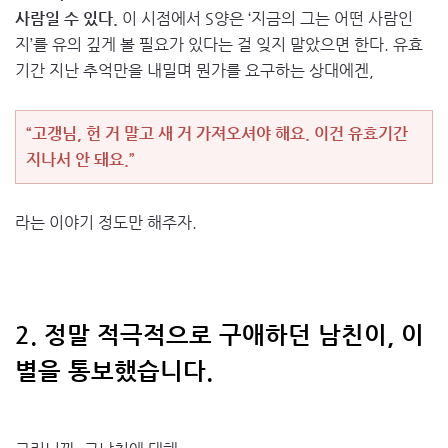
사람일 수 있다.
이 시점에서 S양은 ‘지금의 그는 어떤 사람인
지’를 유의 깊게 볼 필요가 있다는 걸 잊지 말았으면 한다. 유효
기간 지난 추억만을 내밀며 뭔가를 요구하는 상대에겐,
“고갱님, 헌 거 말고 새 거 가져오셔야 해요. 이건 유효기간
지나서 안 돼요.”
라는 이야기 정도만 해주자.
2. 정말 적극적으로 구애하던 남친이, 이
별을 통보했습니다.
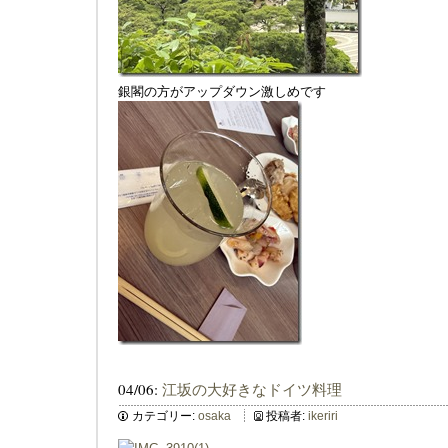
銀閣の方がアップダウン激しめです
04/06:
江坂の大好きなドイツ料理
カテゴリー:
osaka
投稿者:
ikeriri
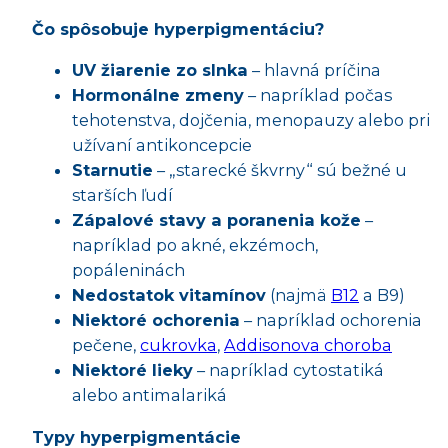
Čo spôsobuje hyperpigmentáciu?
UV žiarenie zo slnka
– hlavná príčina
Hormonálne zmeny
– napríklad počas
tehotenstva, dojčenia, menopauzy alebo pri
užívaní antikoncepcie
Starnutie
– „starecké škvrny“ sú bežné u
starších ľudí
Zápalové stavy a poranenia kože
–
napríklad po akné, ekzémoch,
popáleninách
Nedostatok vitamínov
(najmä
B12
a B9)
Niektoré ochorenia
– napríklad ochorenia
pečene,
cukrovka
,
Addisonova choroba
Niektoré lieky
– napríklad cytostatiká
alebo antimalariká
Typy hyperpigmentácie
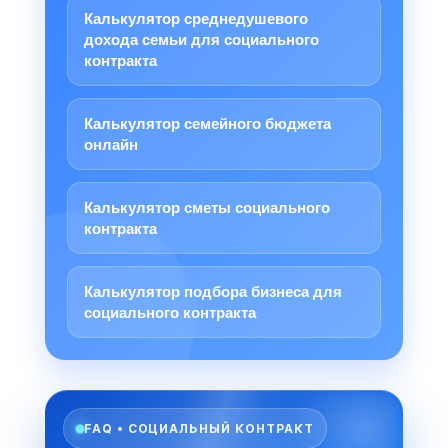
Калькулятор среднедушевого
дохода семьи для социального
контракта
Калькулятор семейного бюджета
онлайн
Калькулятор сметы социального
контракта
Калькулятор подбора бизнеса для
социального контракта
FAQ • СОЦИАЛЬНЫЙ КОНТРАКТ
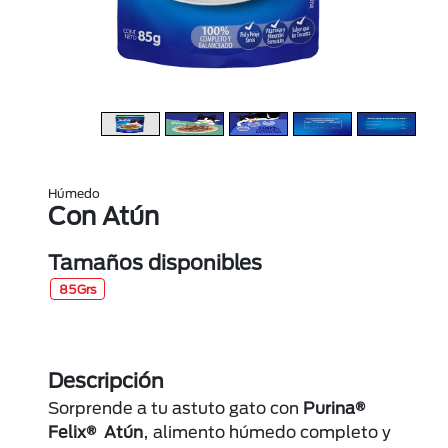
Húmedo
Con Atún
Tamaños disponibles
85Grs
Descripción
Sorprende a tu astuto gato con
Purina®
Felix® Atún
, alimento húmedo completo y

= = =

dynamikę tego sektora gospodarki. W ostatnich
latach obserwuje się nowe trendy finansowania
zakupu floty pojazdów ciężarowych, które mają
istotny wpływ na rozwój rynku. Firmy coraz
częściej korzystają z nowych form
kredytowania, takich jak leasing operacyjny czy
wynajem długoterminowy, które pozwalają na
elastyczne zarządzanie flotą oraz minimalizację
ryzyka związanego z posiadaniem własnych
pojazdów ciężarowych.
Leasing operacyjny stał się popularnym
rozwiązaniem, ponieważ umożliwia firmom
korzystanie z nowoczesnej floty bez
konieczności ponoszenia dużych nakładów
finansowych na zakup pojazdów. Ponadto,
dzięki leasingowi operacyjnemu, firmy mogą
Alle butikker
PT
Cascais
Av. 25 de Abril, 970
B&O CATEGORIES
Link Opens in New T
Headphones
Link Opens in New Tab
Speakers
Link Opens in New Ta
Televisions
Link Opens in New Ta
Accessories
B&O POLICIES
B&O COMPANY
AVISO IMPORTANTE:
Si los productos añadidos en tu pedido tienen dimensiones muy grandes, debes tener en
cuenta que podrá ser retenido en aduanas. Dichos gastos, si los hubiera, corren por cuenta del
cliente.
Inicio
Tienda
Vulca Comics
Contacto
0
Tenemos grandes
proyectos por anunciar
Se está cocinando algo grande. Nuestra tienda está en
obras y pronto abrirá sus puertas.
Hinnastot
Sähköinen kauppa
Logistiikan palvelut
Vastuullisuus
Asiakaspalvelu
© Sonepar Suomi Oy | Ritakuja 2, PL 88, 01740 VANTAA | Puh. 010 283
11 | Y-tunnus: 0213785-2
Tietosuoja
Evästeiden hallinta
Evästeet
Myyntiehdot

= = =

Exercise brief: On how many lines of the listing does the string "Калькулятор" occur? Give the number by itself.

Answer area: 4